In this chapter, we will work on creating and using our own algorithm container images in Amazon SageMaker. With this approach, we can use any custom scripts, libraries, frameworks, or algorithms. This chapter will enlighten us on how we can make the most out of Amazon SageMaker through custom container images. As shown in the preceding diagram, we will start by setting up a cloud-based integrated development environment with AWS Cloud9, where we will prepare, configure, and test the scripts before building the container image. Once we have the environment ready, we will code the train and serve scripts inside this environment. The train script will be used during training, while the serve script will be used for the inference endpoint of the deployed model. We will then prepare a Dockerfile
that makes use of the train and serve scripts that we generated in the earlier steps. Once this Dockerfile
is ready, we will build the custom container image and use the container image for training and inference with the SageMaker Python SDK. We will work on these steps in both Python and R.

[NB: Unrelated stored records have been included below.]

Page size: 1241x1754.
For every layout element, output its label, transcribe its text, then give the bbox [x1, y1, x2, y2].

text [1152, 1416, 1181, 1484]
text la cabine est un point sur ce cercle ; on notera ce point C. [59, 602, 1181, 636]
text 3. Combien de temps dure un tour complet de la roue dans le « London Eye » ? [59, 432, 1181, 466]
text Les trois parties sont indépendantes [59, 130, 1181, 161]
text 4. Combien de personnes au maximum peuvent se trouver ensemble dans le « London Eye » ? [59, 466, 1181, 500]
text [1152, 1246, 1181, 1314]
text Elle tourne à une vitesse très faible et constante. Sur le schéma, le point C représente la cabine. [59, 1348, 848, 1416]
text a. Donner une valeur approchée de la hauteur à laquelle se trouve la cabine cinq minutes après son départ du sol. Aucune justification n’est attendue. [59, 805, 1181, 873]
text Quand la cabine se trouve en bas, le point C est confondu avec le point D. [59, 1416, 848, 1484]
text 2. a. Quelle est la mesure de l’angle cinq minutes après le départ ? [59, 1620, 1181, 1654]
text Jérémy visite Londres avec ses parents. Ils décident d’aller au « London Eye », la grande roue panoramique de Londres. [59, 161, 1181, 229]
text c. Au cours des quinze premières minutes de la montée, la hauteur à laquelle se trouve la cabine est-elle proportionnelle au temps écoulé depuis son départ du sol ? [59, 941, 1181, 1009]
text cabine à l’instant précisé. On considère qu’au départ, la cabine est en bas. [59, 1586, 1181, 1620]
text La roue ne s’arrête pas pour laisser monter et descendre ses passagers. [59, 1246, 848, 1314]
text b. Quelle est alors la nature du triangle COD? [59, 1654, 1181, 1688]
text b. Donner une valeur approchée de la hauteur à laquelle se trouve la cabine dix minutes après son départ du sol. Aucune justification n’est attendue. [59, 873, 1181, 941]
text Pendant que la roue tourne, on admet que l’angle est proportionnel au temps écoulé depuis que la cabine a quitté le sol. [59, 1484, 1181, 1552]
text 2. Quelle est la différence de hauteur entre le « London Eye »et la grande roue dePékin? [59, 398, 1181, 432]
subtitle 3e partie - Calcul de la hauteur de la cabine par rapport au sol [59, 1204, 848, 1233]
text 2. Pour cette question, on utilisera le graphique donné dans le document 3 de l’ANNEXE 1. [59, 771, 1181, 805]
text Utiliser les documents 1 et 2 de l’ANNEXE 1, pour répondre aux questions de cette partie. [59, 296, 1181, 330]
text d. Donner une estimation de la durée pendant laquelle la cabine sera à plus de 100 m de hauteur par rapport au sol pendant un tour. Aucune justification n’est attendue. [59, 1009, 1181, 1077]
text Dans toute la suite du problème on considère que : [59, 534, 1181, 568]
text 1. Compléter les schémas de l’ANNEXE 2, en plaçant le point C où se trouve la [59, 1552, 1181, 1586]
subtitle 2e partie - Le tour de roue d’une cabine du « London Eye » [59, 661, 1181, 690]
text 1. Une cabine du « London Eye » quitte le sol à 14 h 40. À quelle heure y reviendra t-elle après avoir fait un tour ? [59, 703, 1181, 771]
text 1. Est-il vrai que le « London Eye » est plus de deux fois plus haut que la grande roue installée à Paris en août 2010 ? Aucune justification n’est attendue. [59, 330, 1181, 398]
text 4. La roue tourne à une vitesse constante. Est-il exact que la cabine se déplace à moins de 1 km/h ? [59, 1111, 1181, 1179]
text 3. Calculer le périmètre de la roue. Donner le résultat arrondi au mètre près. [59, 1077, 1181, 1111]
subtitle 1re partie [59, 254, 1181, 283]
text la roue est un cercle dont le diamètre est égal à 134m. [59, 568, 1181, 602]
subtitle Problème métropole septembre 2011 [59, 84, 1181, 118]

We will cover the following recipes in this chapter:
- Launching and preparing the Cloud9 environment
- Setting up the Python and R experimentation environments
- Preparing and testing the train script in Python
- Preparing and testing the serve script in Python
- Building and testing the custom Python algorithm container image
- Pushing the custom Python algorithm container image to an Amazon ECR repository
- Using the custom Python algorithm container image for training and inference with Amazon SageMaker Local Mode
- Preparing and testing the train script in R
- Preparing and testing the serve script in R
- Building and testing the custom R algorithm container image
- Pushing the custom R algorithm container image to an Amazon ECR repository
- Using the custom R algorithm container image for training and inference with Amazon SageMaker Local Mode
After we have completed the recipes in this chapter, we will be ready to use our own algorithms and custom container images in SageMaker. This will significantly expand what we can do outside of the built-in algorithms and container images provided by SageMaker. At the same time, the techniques and concepts used in this chapter will give you the exposure and experience needed to handle similar requirements, as you will see in the upcoming chapters.